Significant unmet needs exist under the current farm bill legislation,” says Ralph Grossi, president of American Farmland Trust in Washington DC. “These are vital to ensuring the profitability and sustainability of American producers, the safety and healthfulness of our food supply, the development of a thriving renewable energy sector, the protection and restoration of the environment and the nutritional needs of people across the land,” Grossi says.
American Farmland Trust says the 2007 farm bill must have increased budget authority to meet these needs and expand the public benefits of this far-reaching legislation. “It's very unfortunate that just at the time there is a clearer picture of where we could be investing public dollars in agriculture to lead us into the 21st century, there is apparently going to be declining funds for the next farm bill,” Grossi says.
The 2002 farm bill was written following three years of federal budget surplus, but when Congress writes the 2007 farm bill, it's under very different circumstances. “It's the bleakest budget picture in memory at a time when U.S. agriculture is looking for a better safety net that helps farmers expand conservation on working lands and provides for new market opportunities,” Grossi says.
He says current high grain prices, driven by surging interest in renewable fuels, means as much as seven to eight billion dollars a year less in the agriculture baseline when the federal budget figures are released this quarter.

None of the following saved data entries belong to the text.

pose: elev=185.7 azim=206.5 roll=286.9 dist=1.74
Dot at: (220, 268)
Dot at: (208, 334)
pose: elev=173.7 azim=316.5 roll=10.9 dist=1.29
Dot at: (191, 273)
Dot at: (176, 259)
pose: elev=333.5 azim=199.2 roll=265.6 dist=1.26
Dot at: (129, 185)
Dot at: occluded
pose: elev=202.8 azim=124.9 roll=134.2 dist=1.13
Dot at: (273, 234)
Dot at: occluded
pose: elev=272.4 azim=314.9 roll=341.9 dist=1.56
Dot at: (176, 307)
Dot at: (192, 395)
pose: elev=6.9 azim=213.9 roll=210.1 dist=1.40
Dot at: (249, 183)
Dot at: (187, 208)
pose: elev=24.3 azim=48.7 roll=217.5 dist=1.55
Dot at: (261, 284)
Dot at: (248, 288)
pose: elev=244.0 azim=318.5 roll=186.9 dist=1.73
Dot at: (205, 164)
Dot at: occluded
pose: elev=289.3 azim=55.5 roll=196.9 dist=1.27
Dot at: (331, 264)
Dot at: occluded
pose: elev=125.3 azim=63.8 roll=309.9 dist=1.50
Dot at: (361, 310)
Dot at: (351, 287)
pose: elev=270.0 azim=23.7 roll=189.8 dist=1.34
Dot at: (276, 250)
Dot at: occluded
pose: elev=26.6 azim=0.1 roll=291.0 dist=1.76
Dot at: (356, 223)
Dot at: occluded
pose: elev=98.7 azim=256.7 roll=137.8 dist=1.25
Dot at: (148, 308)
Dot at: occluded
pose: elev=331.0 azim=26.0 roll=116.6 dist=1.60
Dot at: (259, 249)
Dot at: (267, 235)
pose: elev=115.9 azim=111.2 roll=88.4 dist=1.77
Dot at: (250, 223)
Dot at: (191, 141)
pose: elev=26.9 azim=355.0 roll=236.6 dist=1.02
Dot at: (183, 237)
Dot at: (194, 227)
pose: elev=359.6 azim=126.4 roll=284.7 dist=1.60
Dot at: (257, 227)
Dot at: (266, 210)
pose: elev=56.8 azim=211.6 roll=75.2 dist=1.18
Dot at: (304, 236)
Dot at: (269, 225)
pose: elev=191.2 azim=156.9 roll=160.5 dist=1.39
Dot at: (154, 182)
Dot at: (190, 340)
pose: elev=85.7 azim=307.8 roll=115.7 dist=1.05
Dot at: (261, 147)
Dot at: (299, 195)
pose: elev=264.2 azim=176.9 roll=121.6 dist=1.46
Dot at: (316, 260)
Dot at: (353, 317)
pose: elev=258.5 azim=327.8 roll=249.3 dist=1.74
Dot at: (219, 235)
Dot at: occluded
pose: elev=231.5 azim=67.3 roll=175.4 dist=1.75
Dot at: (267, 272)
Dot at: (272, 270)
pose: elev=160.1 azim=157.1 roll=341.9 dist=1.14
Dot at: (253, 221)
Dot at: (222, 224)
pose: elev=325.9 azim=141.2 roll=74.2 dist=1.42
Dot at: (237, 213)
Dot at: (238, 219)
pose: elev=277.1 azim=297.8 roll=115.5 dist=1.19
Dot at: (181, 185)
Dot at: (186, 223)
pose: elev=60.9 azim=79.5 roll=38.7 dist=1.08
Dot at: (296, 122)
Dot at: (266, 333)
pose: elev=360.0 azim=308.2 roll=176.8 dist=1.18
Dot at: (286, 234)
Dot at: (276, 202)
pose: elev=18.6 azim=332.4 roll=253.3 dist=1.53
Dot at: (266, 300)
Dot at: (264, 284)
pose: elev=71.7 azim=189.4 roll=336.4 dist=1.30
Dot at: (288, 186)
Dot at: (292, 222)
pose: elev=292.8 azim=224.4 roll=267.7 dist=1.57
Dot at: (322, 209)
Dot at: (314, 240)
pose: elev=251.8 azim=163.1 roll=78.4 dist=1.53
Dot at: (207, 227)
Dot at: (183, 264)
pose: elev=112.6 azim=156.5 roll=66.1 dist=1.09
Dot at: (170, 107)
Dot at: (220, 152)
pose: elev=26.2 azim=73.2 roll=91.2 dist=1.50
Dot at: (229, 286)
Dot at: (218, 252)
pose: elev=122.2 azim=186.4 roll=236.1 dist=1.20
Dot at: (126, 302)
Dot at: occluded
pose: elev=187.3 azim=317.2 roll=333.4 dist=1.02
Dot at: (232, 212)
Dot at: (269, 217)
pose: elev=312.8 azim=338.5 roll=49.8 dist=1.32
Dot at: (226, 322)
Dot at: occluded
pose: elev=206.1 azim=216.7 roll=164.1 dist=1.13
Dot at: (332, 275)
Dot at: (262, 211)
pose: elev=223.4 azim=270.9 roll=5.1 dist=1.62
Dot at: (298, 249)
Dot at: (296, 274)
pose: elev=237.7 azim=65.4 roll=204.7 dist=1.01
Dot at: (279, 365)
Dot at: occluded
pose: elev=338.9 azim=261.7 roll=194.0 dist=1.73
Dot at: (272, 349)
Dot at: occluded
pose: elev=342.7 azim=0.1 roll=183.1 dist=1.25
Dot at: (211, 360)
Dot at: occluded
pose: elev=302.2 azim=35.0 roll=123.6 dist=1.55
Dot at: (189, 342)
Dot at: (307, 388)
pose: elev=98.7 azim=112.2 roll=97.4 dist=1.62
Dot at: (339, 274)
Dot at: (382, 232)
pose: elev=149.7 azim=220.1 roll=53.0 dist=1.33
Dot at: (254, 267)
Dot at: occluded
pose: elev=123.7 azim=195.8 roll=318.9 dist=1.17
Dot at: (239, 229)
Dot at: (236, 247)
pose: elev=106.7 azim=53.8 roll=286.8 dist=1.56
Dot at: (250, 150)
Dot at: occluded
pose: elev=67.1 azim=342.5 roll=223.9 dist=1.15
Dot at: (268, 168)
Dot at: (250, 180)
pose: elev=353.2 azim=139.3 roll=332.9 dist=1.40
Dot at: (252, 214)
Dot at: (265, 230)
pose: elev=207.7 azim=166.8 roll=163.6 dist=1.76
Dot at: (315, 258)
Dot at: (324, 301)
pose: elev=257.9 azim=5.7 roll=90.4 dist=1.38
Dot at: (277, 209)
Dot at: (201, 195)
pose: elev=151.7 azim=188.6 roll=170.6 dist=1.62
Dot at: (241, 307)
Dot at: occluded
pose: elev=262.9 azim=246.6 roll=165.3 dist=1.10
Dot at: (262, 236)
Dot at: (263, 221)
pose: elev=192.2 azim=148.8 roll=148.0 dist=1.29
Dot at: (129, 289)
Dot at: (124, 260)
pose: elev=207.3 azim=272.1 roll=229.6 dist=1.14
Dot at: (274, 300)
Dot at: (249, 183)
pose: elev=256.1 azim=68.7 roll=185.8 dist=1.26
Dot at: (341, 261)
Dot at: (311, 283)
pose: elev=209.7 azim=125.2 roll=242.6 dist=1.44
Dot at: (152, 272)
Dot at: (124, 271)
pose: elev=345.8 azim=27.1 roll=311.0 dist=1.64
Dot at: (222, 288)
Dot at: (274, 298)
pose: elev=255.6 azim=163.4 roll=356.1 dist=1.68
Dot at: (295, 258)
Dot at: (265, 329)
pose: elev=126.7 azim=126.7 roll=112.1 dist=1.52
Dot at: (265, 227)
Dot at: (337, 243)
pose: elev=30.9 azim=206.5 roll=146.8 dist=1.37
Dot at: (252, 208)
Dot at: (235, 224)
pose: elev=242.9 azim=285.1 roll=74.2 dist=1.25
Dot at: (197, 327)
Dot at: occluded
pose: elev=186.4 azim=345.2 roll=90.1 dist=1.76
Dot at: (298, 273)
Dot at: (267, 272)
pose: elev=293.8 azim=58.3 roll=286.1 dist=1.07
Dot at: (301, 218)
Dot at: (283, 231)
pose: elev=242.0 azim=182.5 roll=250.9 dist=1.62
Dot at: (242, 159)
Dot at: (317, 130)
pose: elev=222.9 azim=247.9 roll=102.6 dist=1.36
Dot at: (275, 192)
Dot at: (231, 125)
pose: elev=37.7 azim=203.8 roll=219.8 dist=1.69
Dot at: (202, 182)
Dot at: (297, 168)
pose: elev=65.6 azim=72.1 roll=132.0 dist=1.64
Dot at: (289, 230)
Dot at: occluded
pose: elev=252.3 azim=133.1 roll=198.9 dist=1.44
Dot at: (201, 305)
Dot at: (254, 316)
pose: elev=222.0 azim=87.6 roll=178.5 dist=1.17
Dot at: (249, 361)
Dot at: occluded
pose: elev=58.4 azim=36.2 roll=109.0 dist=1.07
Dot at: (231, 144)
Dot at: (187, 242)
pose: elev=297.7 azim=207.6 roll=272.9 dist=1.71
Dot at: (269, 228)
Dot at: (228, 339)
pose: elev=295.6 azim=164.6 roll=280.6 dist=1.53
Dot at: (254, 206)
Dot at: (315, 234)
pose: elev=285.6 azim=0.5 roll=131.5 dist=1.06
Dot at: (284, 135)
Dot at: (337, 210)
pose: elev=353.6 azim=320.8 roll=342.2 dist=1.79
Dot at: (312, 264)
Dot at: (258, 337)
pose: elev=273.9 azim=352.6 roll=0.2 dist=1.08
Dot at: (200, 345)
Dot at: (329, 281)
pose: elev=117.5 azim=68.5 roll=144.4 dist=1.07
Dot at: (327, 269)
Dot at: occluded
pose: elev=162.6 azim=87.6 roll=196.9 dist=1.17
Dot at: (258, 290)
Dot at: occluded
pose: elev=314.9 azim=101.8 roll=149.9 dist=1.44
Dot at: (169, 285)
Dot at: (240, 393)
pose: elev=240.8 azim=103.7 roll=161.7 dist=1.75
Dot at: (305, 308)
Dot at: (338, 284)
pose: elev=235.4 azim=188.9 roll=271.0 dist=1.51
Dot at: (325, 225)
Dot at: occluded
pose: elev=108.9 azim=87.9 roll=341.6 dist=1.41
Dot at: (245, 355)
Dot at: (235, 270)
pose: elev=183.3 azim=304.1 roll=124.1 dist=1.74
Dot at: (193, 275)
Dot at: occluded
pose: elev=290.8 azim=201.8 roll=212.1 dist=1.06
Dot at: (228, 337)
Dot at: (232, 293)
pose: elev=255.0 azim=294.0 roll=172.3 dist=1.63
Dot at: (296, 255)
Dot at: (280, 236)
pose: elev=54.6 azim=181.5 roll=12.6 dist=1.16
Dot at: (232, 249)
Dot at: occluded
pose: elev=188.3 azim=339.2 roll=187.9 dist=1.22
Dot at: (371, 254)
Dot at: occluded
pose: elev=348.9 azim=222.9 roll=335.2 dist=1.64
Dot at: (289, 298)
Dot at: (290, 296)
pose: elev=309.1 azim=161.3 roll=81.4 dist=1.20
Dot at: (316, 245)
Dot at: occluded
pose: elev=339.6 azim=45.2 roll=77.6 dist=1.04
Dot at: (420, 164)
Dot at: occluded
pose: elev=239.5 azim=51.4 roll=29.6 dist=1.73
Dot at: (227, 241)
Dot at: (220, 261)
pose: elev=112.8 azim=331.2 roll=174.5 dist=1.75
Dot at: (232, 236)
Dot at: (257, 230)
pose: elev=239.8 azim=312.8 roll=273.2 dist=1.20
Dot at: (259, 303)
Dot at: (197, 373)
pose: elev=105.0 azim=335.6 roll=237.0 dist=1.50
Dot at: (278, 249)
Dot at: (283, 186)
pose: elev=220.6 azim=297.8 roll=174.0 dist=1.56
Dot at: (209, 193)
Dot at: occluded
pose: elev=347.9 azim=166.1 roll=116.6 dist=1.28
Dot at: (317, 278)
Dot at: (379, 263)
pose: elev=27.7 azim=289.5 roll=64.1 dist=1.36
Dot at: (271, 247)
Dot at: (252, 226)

“It means we are obligated to ensure that we can justify and explain how increased funding will benefit the public. So we have two farm bill debates this year: first in the Budget Committee to determine how much money we will have to spend, and then in the agriculture committees to decide how to allocate it. As the public, we have to decide how much money we want to allot to feeding the hungry, cleaning up the environment, on rural development and improving our diets, and much more.”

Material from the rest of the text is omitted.